** Opening Records shown block **
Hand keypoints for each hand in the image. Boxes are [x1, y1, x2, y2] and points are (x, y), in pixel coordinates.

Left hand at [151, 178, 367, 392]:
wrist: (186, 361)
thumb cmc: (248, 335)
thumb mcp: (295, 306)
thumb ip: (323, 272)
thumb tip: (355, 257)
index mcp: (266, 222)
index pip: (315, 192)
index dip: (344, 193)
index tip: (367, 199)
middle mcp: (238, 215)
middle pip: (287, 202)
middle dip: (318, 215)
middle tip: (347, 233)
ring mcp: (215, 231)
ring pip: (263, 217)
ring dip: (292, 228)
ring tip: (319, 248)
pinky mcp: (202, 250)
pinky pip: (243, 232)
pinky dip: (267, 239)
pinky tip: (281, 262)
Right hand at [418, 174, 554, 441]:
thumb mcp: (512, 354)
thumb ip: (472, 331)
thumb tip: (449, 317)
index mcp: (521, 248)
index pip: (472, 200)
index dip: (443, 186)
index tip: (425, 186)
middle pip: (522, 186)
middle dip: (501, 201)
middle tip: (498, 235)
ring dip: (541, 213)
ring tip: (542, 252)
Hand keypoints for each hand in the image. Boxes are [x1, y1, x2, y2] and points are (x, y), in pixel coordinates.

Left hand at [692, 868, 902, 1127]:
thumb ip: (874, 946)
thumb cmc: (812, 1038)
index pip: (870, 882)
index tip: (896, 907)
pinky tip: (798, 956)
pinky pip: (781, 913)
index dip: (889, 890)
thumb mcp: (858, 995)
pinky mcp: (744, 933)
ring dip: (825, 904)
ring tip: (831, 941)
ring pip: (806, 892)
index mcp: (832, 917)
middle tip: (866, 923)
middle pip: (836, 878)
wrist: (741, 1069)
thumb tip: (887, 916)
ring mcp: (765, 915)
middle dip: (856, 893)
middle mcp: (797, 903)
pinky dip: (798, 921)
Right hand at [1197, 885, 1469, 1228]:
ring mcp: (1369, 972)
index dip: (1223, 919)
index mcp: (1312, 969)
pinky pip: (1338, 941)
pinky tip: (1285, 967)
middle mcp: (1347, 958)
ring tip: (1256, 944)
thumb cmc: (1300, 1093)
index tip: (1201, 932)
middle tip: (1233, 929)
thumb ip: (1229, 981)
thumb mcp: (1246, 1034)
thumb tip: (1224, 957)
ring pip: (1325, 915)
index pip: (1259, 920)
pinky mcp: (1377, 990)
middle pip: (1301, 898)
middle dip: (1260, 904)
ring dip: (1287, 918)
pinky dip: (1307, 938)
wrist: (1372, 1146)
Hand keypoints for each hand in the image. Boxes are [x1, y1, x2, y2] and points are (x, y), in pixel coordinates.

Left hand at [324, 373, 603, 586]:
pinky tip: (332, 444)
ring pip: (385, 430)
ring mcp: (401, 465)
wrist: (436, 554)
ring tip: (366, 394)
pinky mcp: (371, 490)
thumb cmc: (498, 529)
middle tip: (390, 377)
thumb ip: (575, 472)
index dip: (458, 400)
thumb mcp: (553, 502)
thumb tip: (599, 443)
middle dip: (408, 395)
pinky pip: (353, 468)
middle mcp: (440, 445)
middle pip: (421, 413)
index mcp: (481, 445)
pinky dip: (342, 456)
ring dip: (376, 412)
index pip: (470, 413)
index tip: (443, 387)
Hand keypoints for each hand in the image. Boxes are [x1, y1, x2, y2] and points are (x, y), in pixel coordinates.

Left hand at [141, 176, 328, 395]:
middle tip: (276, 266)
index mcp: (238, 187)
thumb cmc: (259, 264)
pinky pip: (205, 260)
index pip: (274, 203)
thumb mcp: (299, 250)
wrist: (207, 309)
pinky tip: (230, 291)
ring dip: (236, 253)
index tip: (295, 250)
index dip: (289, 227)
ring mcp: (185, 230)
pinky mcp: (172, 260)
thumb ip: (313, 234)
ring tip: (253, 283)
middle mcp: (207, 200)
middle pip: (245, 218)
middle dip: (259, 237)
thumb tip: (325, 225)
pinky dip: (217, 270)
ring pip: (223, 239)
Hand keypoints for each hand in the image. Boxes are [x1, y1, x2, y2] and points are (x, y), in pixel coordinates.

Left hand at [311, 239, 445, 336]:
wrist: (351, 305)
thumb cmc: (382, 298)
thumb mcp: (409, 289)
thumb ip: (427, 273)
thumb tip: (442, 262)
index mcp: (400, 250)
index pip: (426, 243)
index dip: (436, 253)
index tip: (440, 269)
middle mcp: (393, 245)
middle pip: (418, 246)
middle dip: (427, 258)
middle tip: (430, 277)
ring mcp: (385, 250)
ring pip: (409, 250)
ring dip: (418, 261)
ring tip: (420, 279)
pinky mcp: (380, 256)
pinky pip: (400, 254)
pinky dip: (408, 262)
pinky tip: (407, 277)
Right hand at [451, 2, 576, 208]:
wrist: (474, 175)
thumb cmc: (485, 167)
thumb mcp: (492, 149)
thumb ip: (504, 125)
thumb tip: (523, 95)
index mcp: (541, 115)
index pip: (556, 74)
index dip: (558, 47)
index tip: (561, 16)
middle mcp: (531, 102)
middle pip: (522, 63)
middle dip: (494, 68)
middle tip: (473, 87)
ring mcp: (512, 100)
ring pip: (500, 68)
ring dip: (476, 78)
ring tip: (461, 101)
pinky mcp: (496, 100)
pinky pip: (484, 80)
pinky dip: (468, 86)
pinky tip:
** Closing Records shown block **
### What the exercise asks:
The reply should hold only the lines of the listing above starting at the line containing "thumb tip: (355, 257)" and ending at the line containing "ring tip: (542, 252)", exactly as written.

### Answer below:
thumb tip: (355, 257)
index mcp: (266, 222)
index pip: (315, 192)
index dip: (344, 193)
index tip: (367, 199)
middle mcp: (238, 215)
middle pip: (287, 202)
middle dip: (318, 215)
middle tip: (347, 233)
ring mcp: (215, 231)
ring pip: (263, 217)
ring dip: (292, 228)
ring tip: (319, 248)
pinky mcp: (202, 250)
pinky pip: (243, 232)
pinky dip: (267, 239)
pinky tip: (281, 262)
Right hand at [418, 174, 554, 441]:
thumb mcp: (512, 354)
thumb ip: (472, 331)
thumb tip: (449, 317)
index mcp: (521, 248)
index pip: (472, 200)
index dip: (443, 186)
index tip: (425, 186)
middle pip: (522, 186)
middle dip: (501, 201)
middle tip: (498, 235)
ring dip: (541, 213)
ring tip: (542, 252)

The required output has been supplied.